S has been a junkie for almost 20 years.
S is also beautiful and has always seemed to be exceptionally loving and sweet.
But I think I’ve come to realize that S is not really loving and sweet, S is a fucked up addict that really knows how to manipulate people to get what she wants.
She was supposedly clean and sober for 3 years.
Then, Sunday night, I get a call from my sister in New Mexico, crying and asking if I will help her fly out here to be see S in the hospital, because she OD’d and she’s on a respirator. (We know S because my sister was her “Big SIster” since she was 7. She’s now 33. My sister has never, ever turned her back on her, no matter what. She stood beside her through prostitution, living on the street, prison, and three kicks.

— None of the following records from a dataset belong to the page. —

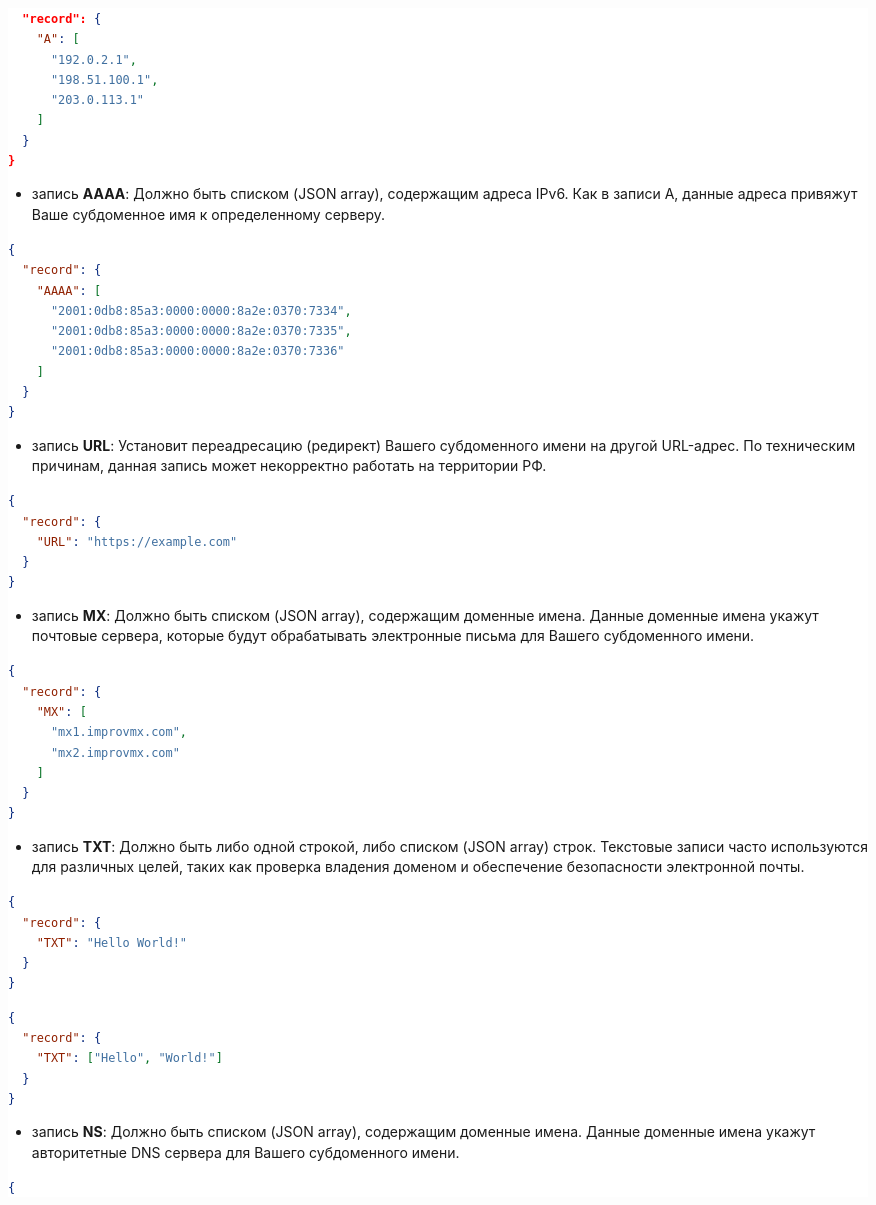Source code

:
 ```json
  "record": {
    "A": [
      "192.0.2.1",
      "198.51.100.1",
      "203.0.113.1"
    ]
  }
}
```
- запись **AAAA**: Должно быть списком (JSON array), содержащим адреса IPv6. Как в записи A, данные адреса привяжут Ваше субдоменное имя к определенному серверу.
```json
{
  "record": {
    "AAAA": [
      "2001:0db8:85a3:0000:0000:8a2e:0370:7334",
      "2001:0db8:85a3:0000:0000:8a2e:0370:7335",
      "2001:0db8:85a3:0000:0000:8a2e:0370:7336"
    ]
  }
}
```
- запись **URL**: Установит переадресацию (редирект) Вашего субдоменного имени на другой URL-адрес. По техническим причинам, данная запись может некорректно работать на территории РФ.
```json
{
  "record": {
    "URL": "https://example.com"
  }
}
```
- запись **MX**: Должно быть списком (JSON array), содержащим доменные имена. Данные доменные имена укажут почтовые сервера, которые будут обрабатывать электронные письма для Вашего субдоменного имени.
```json
{
  "record": {
    "MX": [
      "mx1.improvmx.com",
      "mx2.improvmx.com"
    ]
  }
}
```
- запись **TXT**: Должно быть либо одной строкой, либо списком (JSON array) строк. Текстовые записи часто используются для различных целей, таких как проверка владения доменом и обеспечение безопасности электронной почты.
```json
{
  "record": {
    "TXT": "Hello World!"
  }
}
```
```json
{
  "record": {
    "TXT": ["Hello", "World!"]
  }
}
```
- запись **NS**: Должно быть списком (JSON array), содержащим доменные имена. Данные доменные имена укажут авторитетные DNS сервера для Вашего субдоменного имени.
```json
{
```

She’s loved her and supported her like a mother would.)
Well, we are all trying to figure out what happened while we watch this once-beautiful girl gagging up blood and mucous into the breathing tube, and barfing bright green bile into her lap…a momentary lapse of reason, surely! Especially considering that she has Hep C and passes out or seizes up every time she gets high. It was a stumble…and this will definitely keep her from stumbling again!
Then the next day, when she’s much more herself, she blithely cops to the fact that she’s been getting high since last Christmas. Not consistently, but a couple of times a month. Not only that, this isn’t her first trip to the hospital because of it. Of course, this time was worse because her cohorts dumped her in a tub of water and left her to die, and she would have if her roommate hadn’t come home. But as S said to the doctor who told her this: “Yeah, yeah, I know…what next?”
My sister couldn’t handle seeing that S really hasn’t come close to hitting bottom and won’t be doing any changing any time soon. She also was rerunning the twice-weekly conversations she’s been having with S, where she praised her endlessly, talkinga bout how proud she was of her. Conversations where S would talk about things like “Remember how I used to lie to you and use you?”. “I’m so over having drama in my life!”
Well, S, you’ve done it now. It breaks my heart to realize it, but you really are the picture of a manupulative, pathological addict with absolutely no regard for anyone but yourself.
Fuck you.
It’s over.
My sister and I and all of us are done with you. Go hang out with your addict friends, play your stupid games, revel in being the center of attention because of your “drama” that you are so “done with”. Because I’m done with you. You are going to die young, and that will be very, very sad. But we all choose our paths, and you’ve chosen yours.
Just thought I’d get that off my chest.